-------- Texte à lire --------

Amie Lectrice et Ami Lecteur, je vous avais déjà conté les tribulations de Santiago Quinones, lors de la parution du roman « Les rues de Santiago » et je vous avais déclamé que j’avais aimé fortement la tonalité d’écriture, la force émanant des personnages, la volonté de l’auteur de parler de la réalité sociétale sans compromis.
Cet opus s’inscrit parfaitement dans la veine de son précédent.
D’abord il place les villes de Santiago du Chili comme Valparaiso et Vina del Mar comme des personnages à part entière, en tant que Cités où se trament des réalités rudes, insupportables par séquences.
J’ai parcouru ces villes magnifiées en 2008, je pense assez bien les connaître, les retrouver en un roman, permet d’en savourer les parfums, d’en retrouver les odeurs, de s’en remémorer les blessures et fêlures.

-------- Matériel d'étude --------

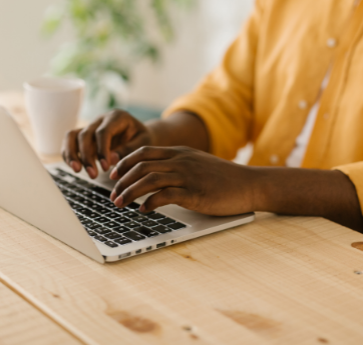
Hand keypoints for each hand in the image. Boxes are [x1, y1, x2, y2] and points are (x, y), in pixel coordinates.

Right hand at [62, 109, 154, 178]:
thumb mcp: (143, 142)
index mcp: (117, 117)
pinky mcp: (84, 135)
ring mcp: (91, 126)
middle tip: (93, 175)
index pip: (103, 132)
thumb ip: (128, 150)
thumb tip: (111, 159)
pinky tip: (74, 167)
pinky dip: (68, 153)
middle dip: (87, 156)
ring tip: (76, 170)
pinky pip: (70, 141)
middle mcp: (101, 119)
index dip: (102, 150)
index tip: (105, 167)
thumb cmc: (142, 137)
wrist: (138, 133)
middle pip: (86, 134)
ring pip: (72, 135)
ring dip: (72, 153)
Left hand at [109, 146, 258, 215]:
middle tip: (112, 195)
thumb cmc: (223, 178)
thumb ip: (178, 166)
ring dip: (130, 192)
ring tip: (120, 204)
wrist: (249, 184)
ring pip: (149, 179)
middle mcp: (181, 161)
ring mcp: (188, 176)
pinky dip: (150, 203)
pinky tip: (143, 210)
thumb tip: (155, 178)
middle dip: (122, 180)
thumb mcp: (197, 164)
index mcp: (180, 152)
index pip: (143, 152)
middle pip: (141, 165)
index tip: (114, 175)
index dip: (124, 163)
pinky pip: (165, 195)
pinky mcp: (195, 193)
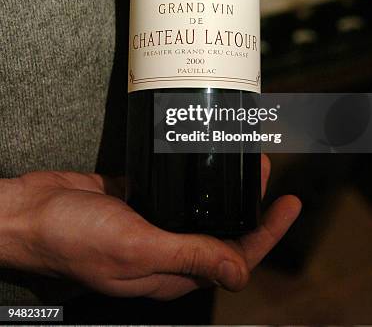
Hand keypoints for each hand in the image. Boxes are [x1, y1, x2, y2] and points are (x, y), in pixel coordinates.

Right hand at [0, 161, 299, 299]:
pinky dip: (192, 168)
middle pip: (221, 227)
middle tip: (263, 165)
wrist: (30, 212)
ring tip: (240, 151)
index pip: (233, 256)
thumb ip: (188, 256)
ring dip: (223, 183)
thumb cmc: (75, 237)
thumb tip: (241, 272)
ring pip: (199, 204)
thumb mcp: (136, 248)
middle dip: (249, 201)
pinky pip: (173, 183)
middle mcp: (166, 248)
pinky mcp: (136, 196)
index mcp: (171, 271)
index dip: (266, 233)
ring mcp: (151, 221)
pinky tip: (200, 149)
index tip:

--------

Tâche à réaliser:
Répondez à ces questions d'après le texte à lire :
(a) Lors de la parution de quel roman la personne qui écrit avait-elle déjà conté les tribulations de Santiago Quinones ?
(b) Dans quelle veine le texte dit-il que cet opus s'inscrit ?
(c) En quelle année la personne qui écrit a-t-elle parcouru ces villes ?

Zone de réponse:
(a) « Les rues de Santiago »
(b) Dans la veine de son précédent
(c) En 2008